Are they rioting or going on a Capitol tour?

This isn’t just my interpretation. Take a look at the person coming down the stairs. That lone person going the other way did not seem in any way frightened or worried at having to pass those “charging rioters”.

Those are the most orderly charging rioters I have ever seen footage of. And I didn’t pull this from a friendly site, but from a newspaper that tried to characterize the people filing past officers and keeping to the side to let traffic pass as “charging” and “rioting”.

Obviously, I can’t know about rioting somewhere I wasn’t. Nor can I know whether Trump is right or wrong about election fraud. The reason I can’t know about the former is that the media is clearly completely untrustworthy. And the reason I can’t know the latter is that data that should be open to inspection is hidden. It freaks me out that so many election officials chose to hide what ought to be public data. All we have to go on are indicators that sure seem to indicate massive fraud.

American Pravda: I have to sympathize with the publishers of Pravda. They were working with a gun to their heads. Their American counterparts have no such excuse.—James O’Keefe; legacy media; mainstream media, establishment media, house media; Project Veritas; Democrat-media complex

An acquaintance did see some illegal activity; one person tried to break a window—and everyone around them pushed the window-breaker away to stop them, yelling obscenities about antifa. Michael Yon says he saw a lot of similar activity and also attributed it to antifa.

This was a camera-rich environment. Those caught on video smashing windows, attacking people, and breaking things, should be prosecuted, just as the rioters burning cars, smashing windows, and attacking people should have been prosecuted over the last year. And those who tried to stop the criminal activity should be praised. I suspect there were more Trump supporters among the latter than the former.
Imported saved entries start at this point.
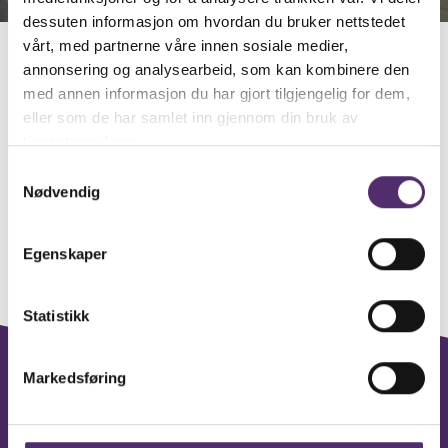
dessuten informasjon om hvordan du bruker nettstedet
vårt, med partnerne våre innen sosiale medier,
annonsering og analysearbeid, som kan kombinere den
Se video fra åpningen
med annen informasjon du har gjort tilgjengelig for dem,
av Feelgood Vital på
eller som de har samlet inn gjennom din bruk av
tjenestene deres.
Rose­n­dal­s­tunet i
Samtykkevalg
Kvinnherad kommune.
Nødvendig
Egenskaper
Statistikk
Markedsføring
wave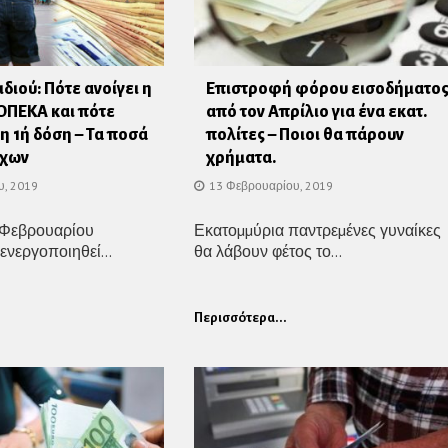
διού: Πότε ανοίγει η
Επιστροφή φόρου εισοδήματο
 ΟΠΕΚΑ και πότε
από τον Απρίλιο για ένα εκατ.
η 1ή δόση – Τα ποσά
πολίτες – Ποιοι θα πάρουν
ύχων
χρήματα.
υ, 2019
13 Φεβρουαρίου, 2019
 Φεβρουαρίου
Εκατοµµύρια παντρεµένες γυναίκες
ενεργοποιηθεί...
θα λάβουν φέτος το...
Περισσότερα...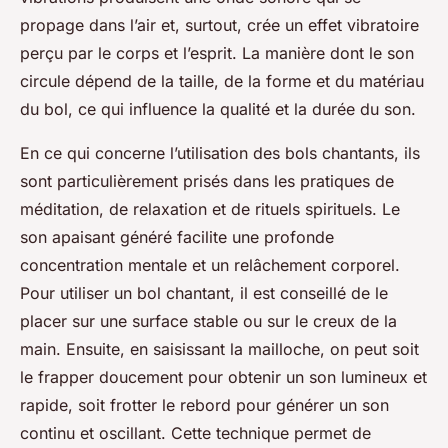
propage dans l’air et, surtout, crée un effet vibratoire
perçu par le corps et l’esprit. La manière dont le son
circule dépend de la taille, de la forme et du matériau
du bol, ce qui influence la qualité et la durée du son.
En ce qui concerne l’utilisation des bols chantants, ils
sont particulièrement prisés dans les pratiques de
méditation, de relaxation et de rituels spirituels. Le
son apaisant généré facilite une profonde
concentration mentale et un relâchement corporel.
Pour utiliser un bol chantant, il est conseillé de le
placer sur une surface stable ou sur le creux de la
main. Ensuite, en saisissant la mailloche, on peut soit
le frapper doucement pour obtenir un son lumineux et
rapide, soit frotter le rebord pour générer un son
continu et oscillant. Cette technique permet de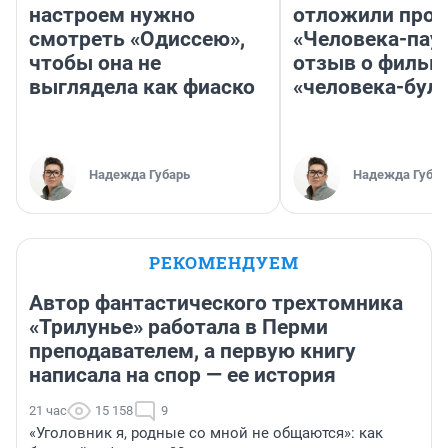
настроем нужно
отложили прок
смотреть «Одиссею»,
«Человека-пау
чтобы она не
отзыв о фильм
выглядела как фиаско
«человека-бул
Надежда Губарь
Надежда Губар
РЕКОМЕНДУЕМ
Автор фантастического трехтомника
«Трилунье» работала в Перми
преподавателем, а первую книгу
написала на спор — ее история
21 час
15 158
9
«Уголовник я, родные со мной не общаются»: как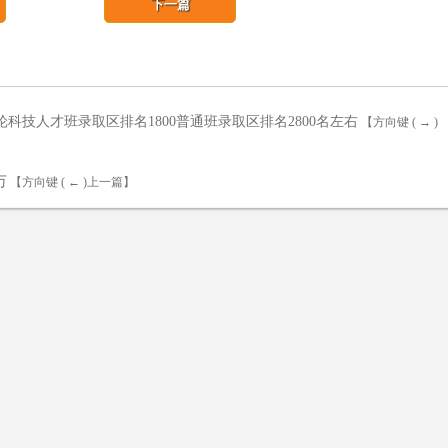
下一篇
科技人才班录取区排名1800普通班录取区排名2800名左右
【方向键 ( → )
万
【方向键 ( ← )上一篇】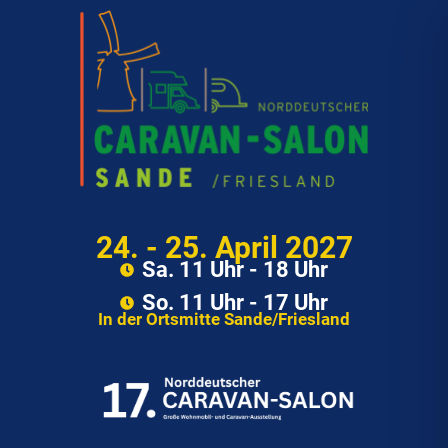
24. - 25. April 2027
Sa. 11 Uhr - 18 Uhr
So. 11 Uhr - 17 Uhr
In der Ortsmitte Sande/Friesland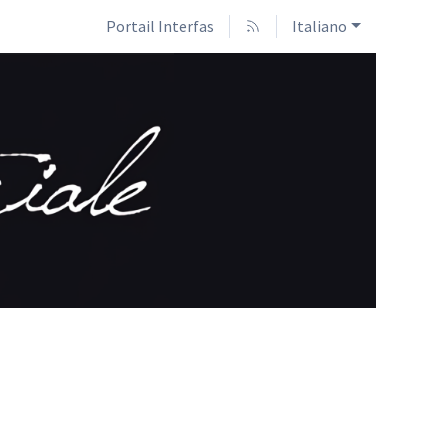
Portail Interfas
Italiano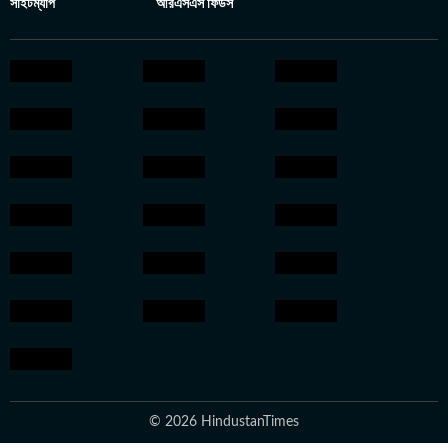
সাইটম্যাপ
আরএসএস ফিডস
© 2026 HindustanTimes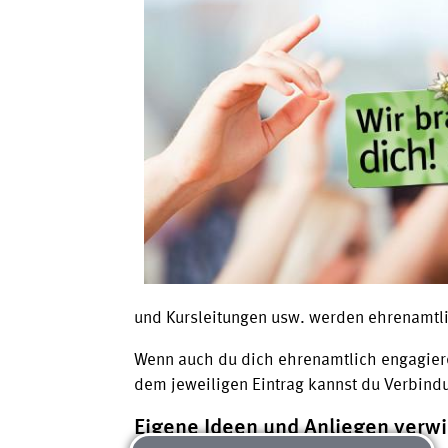
und Kursleitungen usw. werden ehrenamt
Wenn auch du dich ehrenamtlich engagiere
dem jeweiligen Eintrag kannst du Verbind
Eigene Ideen und Anliegen verwi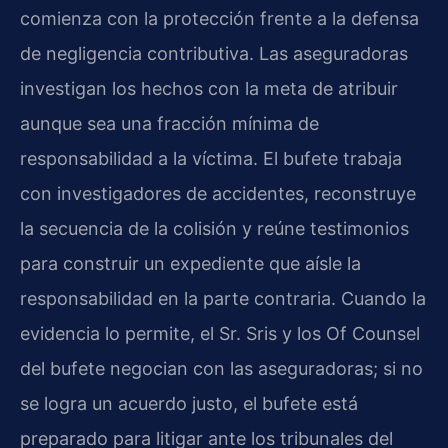
comienza con la protección frente a la defensa
de negligencia contributiva. Las aseguradoras
investigan los hechos con la meta de atribuir
aunque sea una fracción mínima de
responsabilidad a la víctima. El bufete trabaja
con investigadores de accidentes, reconstruye
la secuencia de la colisión y reúne testimonios
para construir un expediente que aísle la
responsabilidad en la parte contraria. Cuando la
evidencia lo permite, el Sr. Sris y los Of Counsel
del bufete negocian con las aseguradoras; si no
se logra un acuerdo justo, el bufete está
preparado para litigar ante los tribunales del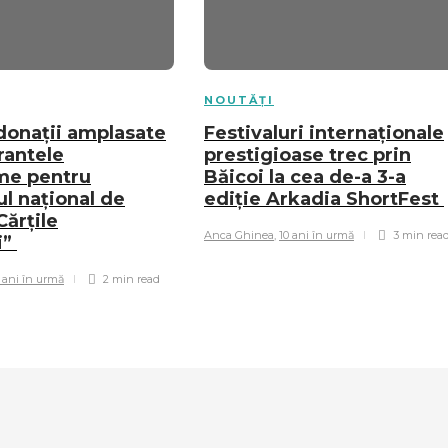
NOUTĂȚI
 donații amplasate
Festivaluri internaționale
rantele
prestigioase trec prin
me pentru
Băicoi la cea de-a 3-a
l național de
ediție Arkadia ShortFest
Cărțile
Anca Ghinea
,
10 ani în urmă
3 min
rea
i”
 ani în urmă
2 min
read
But more protests as polite as the one displayed in this video and what I saw in DC—especially if there’s a history of holding true rioters accountable—and we might start having honest conversations in politics again.

Minus the eighties rock.

District Doughnut donuts: Cannoli, maple-bacon, and crème brûlée donuts.; donuts; Washington, DC
Je ne sais quoi: Kouign Amann and a raisin roll.; Washington, DC; pastries
Tatte Pistachio Cherry: Halva cookie and a pistachio-cherry bar. The bar is upside down. Symbolism.; Washington, DC; pastries

I’ll admit, I might have overdone it on the pastries. In my defense, I walked thirty miles over three days.

In response to 2020 in Photos: For photos, memes, and perhaps other quick notes sent from my mobile device or written on the fly during 2020.

  1. Probably long-term engagement by voters is what frightens the media most.

  2. Essential workers were exempt from the curfew; DC includes “the media” as essential workers.

  3. NOMA is “North of Massachusetts Avenue”.

  4. I picked up a copy of Arned Hinshaw’s Heartbreak Ridge and Umberto Eco’s The Prague Cemetery, both of which are great books.

  5. … the man who never looks into a newspaper is better informed than he who reads them, inasmuch as he who knows nothing is nearer to truth than he whose mind is filled with falsehoods and errors. — Thomas Jefferson (Letter to John Norvell, June 14, 1807)

  6. Yes, there is an invisible sarcasm tag around that phrase. SARC tags are not XHTML compliant.